Doctoral Defense

Towards Low-Latency Computing Services in Heterogeneous Edge Environments

Yu Liu

August 8, 2024
9:30 AM
Light Engineering, Room 250
Advisor:  Yuanyuan Yang

The development of information technologies has facilitated many novel real-time applications, such as autopilot, smart home systems, and virtual reality gaming. These applications require real-time processing and handling of high-volume data. Cloud computing, which involves transmitting high-volume data between end users and the cloud, can result in high latency. Edge computing, which pushes computing power closer to end users, is a promising solution to support such applications. However, providing low-latency computing services in edge environments presents new challenges due to the inherent nature of edge networks, such as resource/energy limitations and device/network heterogeneity.

To minimize service latency in heterogeneous edge environments, this dissertation presents a comprehensive service placement and resource management mechanism. The proposed method is a game-theoretic-based approach with a provable approximation ratio and polynomial time complexity. Additionally, there is a tradeoff between the approximation ratio and the time complexity.

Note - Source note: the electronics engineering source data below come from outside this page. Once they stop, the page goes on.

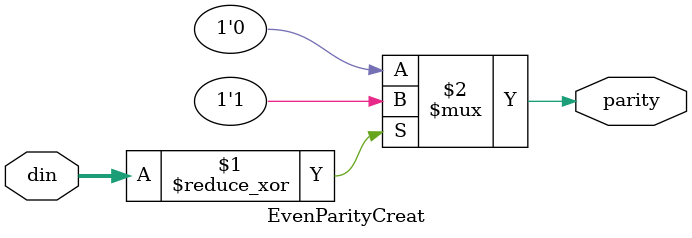
<source format=sv>
module EvenParityCreat #(
    parameter NBITS = 8 + 1
) (
    input [NBITS - 2 : 0] din,
    output parity
);
    assign parity = (^din)? 1'b1 : 1'b0;
endmodule
</source>
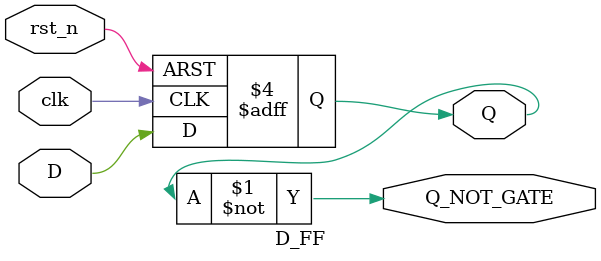
<source format=v>
module D_FF (
	input clk,  
	input D,
	input rst_n,  
	output reg Q,
	output Q_NOT_GATE
);
	assign Q_NOT_GATE = ~Q;

	always @(posedge clk or negedge rst_n) begin
		if(~rst_n) begin
			Q <= 0;
		end else begin
			Q <= D;
		end
	end

endmodule
</source>
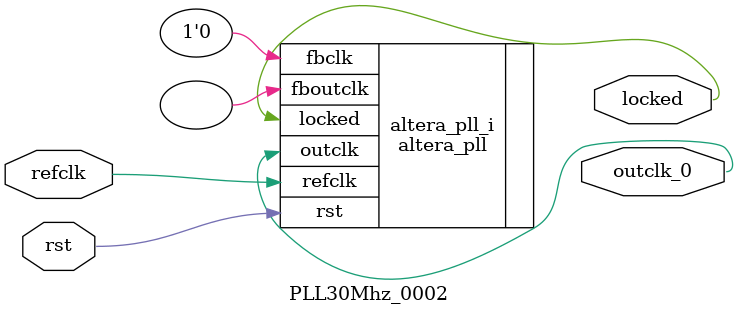
<source format=v>
`timescale 1ns/10ps
module  PLL30Mhz_0002(

	// interface 'refclk'
	input wire refclk,

	// interface 'reset'
	input wire rst,

	// interface 'outclk0'
	output wire outclk_0,

	// interface 'locked'
	output wire locked
);

	altera_pll #(
		.fractional_vco_multiplier("false"),
		.reference_clock_frequency("50.0 MHz"),
		.operation_mode("direct"),
		.number_of_clocks(1),
		.output_clock_frequency0("30.000000 MHz"),
		.phase_shift0("0 ps"),
		.duty_cycle0(50),
		.output_clock_frequency1("0 MHz"),
		.phase_shift1("0 ps"),
		.duty_cycle1(50),
		.output_clock_frequency2("0 MHz"),
		.phase_shift2("0 ps"),
		.duty_cycle2(50),
		.output_clock_frequency3("0 MHz"),
		.phase_shift3("0 ps"),
		.duty_cycle3(50),
		.output_clock_frequency4("0 MHz"),
		.phase_shift4("0 ps"),
		.duty_cycle4(50),
		.output_clock_frequency5("0 MHz"),
		.phase_shift5("0 ps"),
		.duty_cycle5(50),
		.output_clock_frequency6("0 MHz"),
		.phase_shift6("0 ps"),
		.duty_cycle6(50),
		.output_clock_frequency7("0 MHz"),
		.phase_shift7("0 ps"),
		.duty_cycle7(50),
		.output_clock_frequency8("0 MHz"),
		.phase_shift8("0 ps"),
		.duty_cycle8(50),
		.output_clock_frequency9("0 MHz"),
		.phase_shift9("0 ps"),
		.duty_cycle9(50),
		.output_clock_frequency10("0 MHz"),
		.phase_shift10("0 ps"),
		.duty_cycle10(50),
		.output_clock_frequency11("0 MHz"),
		.phase_shift11("0 ps"),
		.duty_cycle11(50),
		.output_clock_frequency12("0 MHz"),
		.phase_shift12("0 ps"),
		.duty_cycle12(50),
		.output_clock_frequency13("0 MHz"),
		.phase_shift13("0 ps"),
		.duty_cycle13(50),
		.output_clock_frequency14("0 MHz"),
		.phase_shift14("0 ps"),
		.duty_cycle14(50),
		.output_clock_frequency15("0 MHz"),
		.phase_shift15("0 ps"),
		.duty_cycle15(50),
		.output_clock_frequency16("0 MHz"),
		.phase_shift16("0 ps"),
		.duty_cycle16(50),
		.output_clock_frequency17("0 MHz"),
		.phase_shift17("0 ps"),
		.duty_cycle17(50),
		.pll_type("General"),
		.pll_subtype("General")
	) altera_pll_i (
		.rst	(rst),
		.outclk	({outclk_0}),
		.locked	(locked),
		.fboutclk	( ),
		.fbclk	(1'b0),
		.refclk	(refclk)
	);
endmodule


</source>
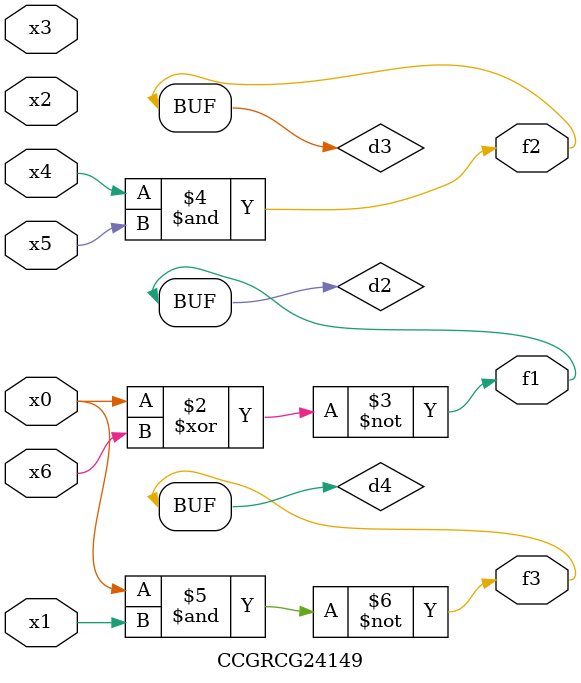
<source format=v>
module CCGRCG24149(
	input x0, x1, x2, x3, x4, x5, x6,
	output f1, f2, f3
);

	wire d1, d2, d3, d4;

	nor (d1, x0);
	xnor (d2, x0, x6);
	and (d3, x4, x5);
	nand (d4, x0, x1);
	assign f1 = d2;
	assign f2 = d3;
	assign f3 = d4;
endmodule

</source>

Building on the game-theoretic-based approach, the dissertation introduces a deep-learning-assisted service placement and resource management approach to enable fast decision-making for critical applications requiring low decision-making time, like telemedicine and autopilot. This approach leverages a deep neural network to
approximate the game-theoretic-based method.

Furthermore, this dissertation explores energy-aware edge computing to balance overall service latency and energy consumption. A stochastic approach is developed to minimize service latency while adhering to a time-average energy cost budget, offering a provable performance guarantee under non-stationary system states.